Footsteps. His hand went to his gun, hovering there.
The steps were light, the scent that carried in the air familiar.
Vash moved his hand from his gun. It was Meryl, not a threat.
The short insurance girl continued into the moonlight, waving an arm in signal. His nod told her he saw her, she wouldn't startle him by approaching. Her dark hair was ruffled by a dry breeze before it merged into the shadow as she joined him. She had a bottle in each hand, holding one out to him in offering. He took it with another nod of acknowledgement.
Meryl opened her mouth to speak, but Vash was quick to shush her, just a finger barely touching over her lips. Her jaw closed. She looked as Vash waved a hand out across the desert, and took his meaning – just enjoy the moment.
They raised the bottles in silent toast and drank in unison. Hard cider; he wasn't surprised. Meryl disdained hard liquor and it was his bet she thought beer too bitter. But something sweet like this? Yes, this was an alcohol he could see her going for.
The cool liquid felt good washing away the dryness, and he tried to smile his thanks. But he was still upset and it came out wrong, he could tell. Even in the dark, he could make out the disconcerted look in Meryl's eyes.
What would he say? How could he explain he felt the whole human race was his extended family, and it just killed him when they killed each other over reasonable things and stupid things alike?
He just didn't say anything. Took a long drink.
He felt the bottle being tugged back down. Meryl shook her head – frustration? Amusement? Hard to tell, perhaps a bit of both.

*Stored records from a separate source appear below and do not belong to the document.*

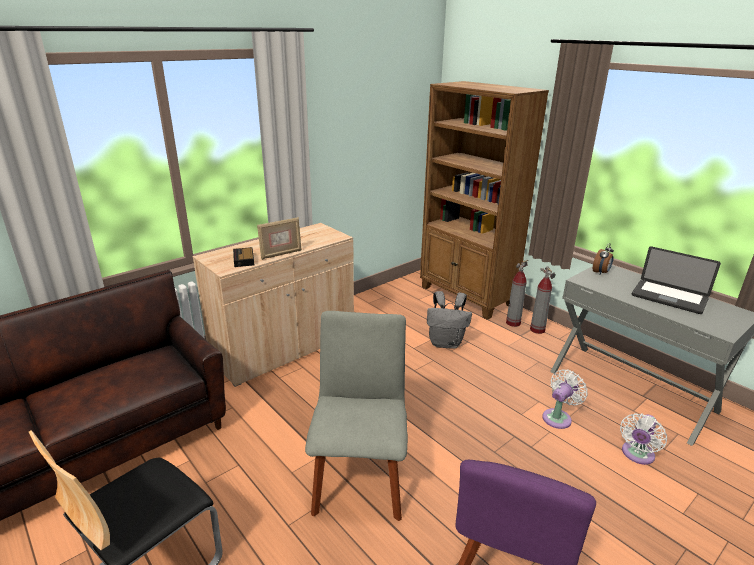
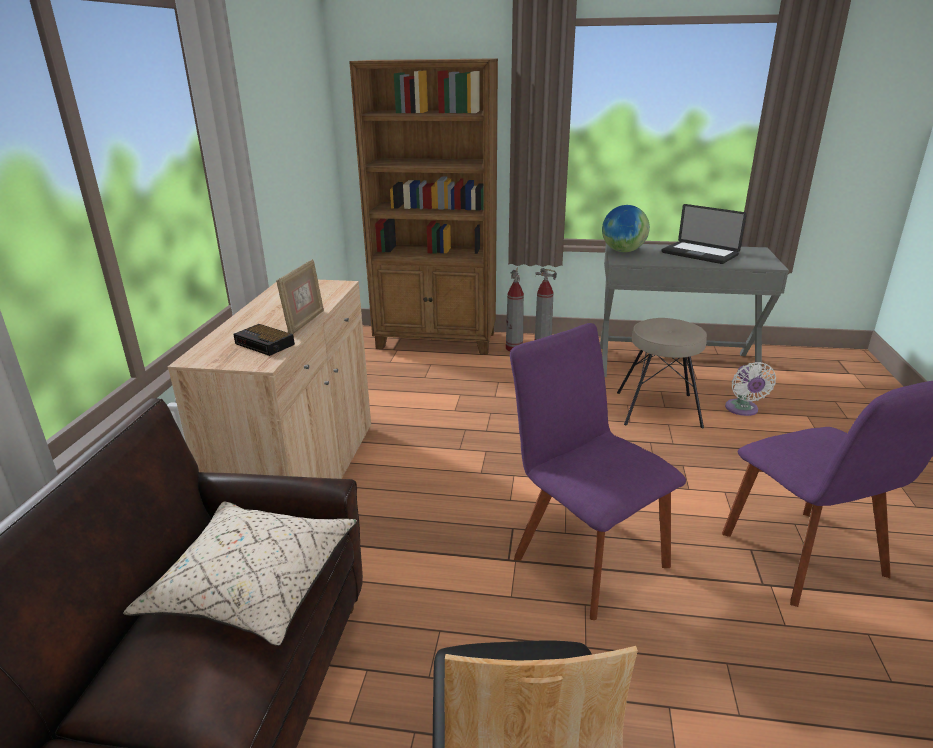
camera: 40 degrees left, 0 degrees up
(133, 380) = (253, 585): none -> beige pillow
(360, 479) = (585, 557): grey chair -> purple chair
(446, 343) = (480, 391): grey backpack -> none
(558, 417) = (658, 410): white fan -> beige stool
(601, 273) = (623, 251): alarm clock -> globe
(669, 297) = (699, 254): laptop -> laptop turned 45 degrees clockwise

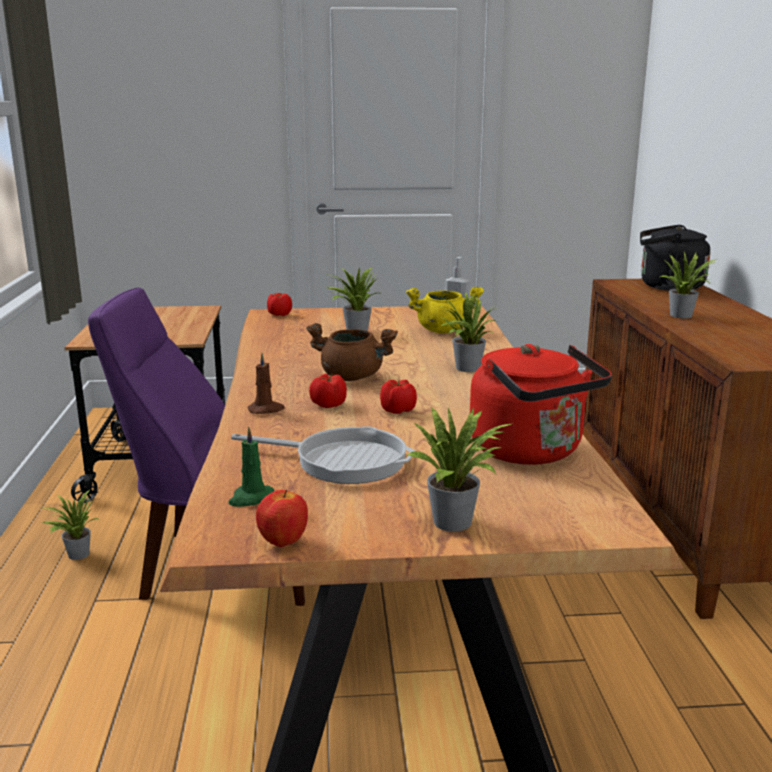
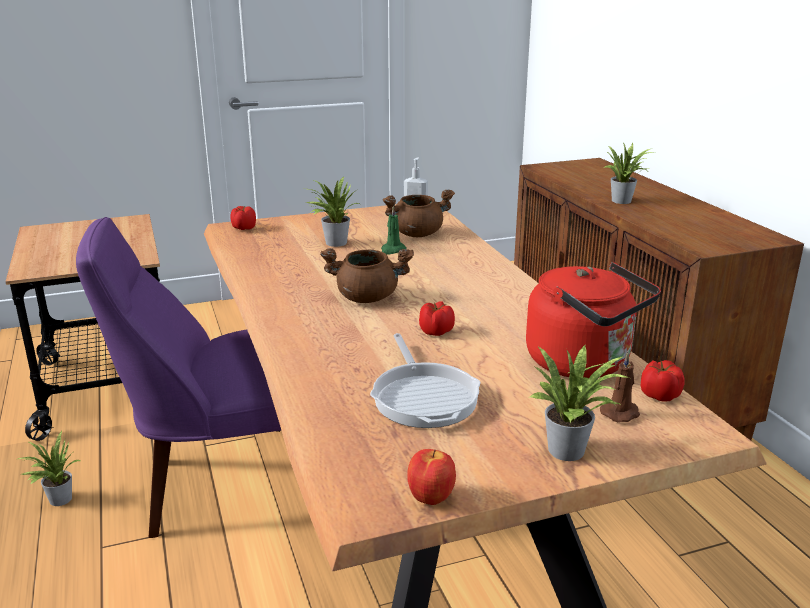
camera: 15 degrees left, 5 degrees up
(251, 498) = (365, 453): green candle -> green candle (392, 250)
(266, 409) = (309, 345): brown candle -> brown candle (621, 413)
(328, 404) = (365, 332): tomato -> tomato (658, 395)
(343, 461) = (424, 396): frying pan -> frying pan turned 75 degrees clockwise
(443, 330) = (417, 234): yellow cooking pot -> brown cooking pot
(464, 368) = (465, 276): potted plant -> none
(667, 287) = (589, 169): black kettle -> none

Her thumb went to his mouth, brushing away a drop of cider that was running down.
It was impossible not to feel her warmth as her palm cupped his cheek, thumb stroking it the way one would a child's to comfort them, to say it was ok. Vash couldn't help tilting his head further into it. It felt nice, to be so gently touched after a day where the softest thing he could remember was a forearm to the throat.
It was strange to feel as he did around her. And when had it started? When had the annoying insurance girl become more than an annoying insurance girl? Without his knowing it, she seemed to have slipped past his defenses and rewritten them to contain her.
Startled by this thought, Vash reached up and took her hand away. He meant to put it back at her side, but nothing was ever that easy with Meryl Stryfe. The two hands instead wound up tangling until they were clasped together, fingers interlaced.
Head cocked, he experimentally shook their joined hands to see if they would loosen. No, they stayed tight, as Meryl watched with an amused smile. She stilled his efforts, her other hand settling on top of their hopelessly interlocked fingers.
Now her smile wasn't so much amused as simply tranquil, as she moved closer to him, discarding her bottle on the post. Vash felt the slight pressure as she made contact, her body pressing against his.
For all his antics, he'd never actually been in a situation like this with a woman before, where it was just him and her. He'd always thought his heart would beat itself out of its chest at a time like this.
But it didn't. Oddly, it slowed. He was relaxing at the feel of her, the tension and trauma of the day's events seeping away.
He wondered for a brief moment when she had become his calming influence. Then her head was fully nestled against him, her free arm was going around his back, and Vash just settled into it, letting go. He set aside his own bottle and put his arm around her as well, hand going under her cape and fitting against the small of her back.
With Meryl, everything else faded away. The problems were still there, but in her embrace he knew everything would eventually be ok.
While a segment of the human race struggled to sort itself out in the saloon, Vash found himself content to go for a walk in the quiet desert night with Meryl.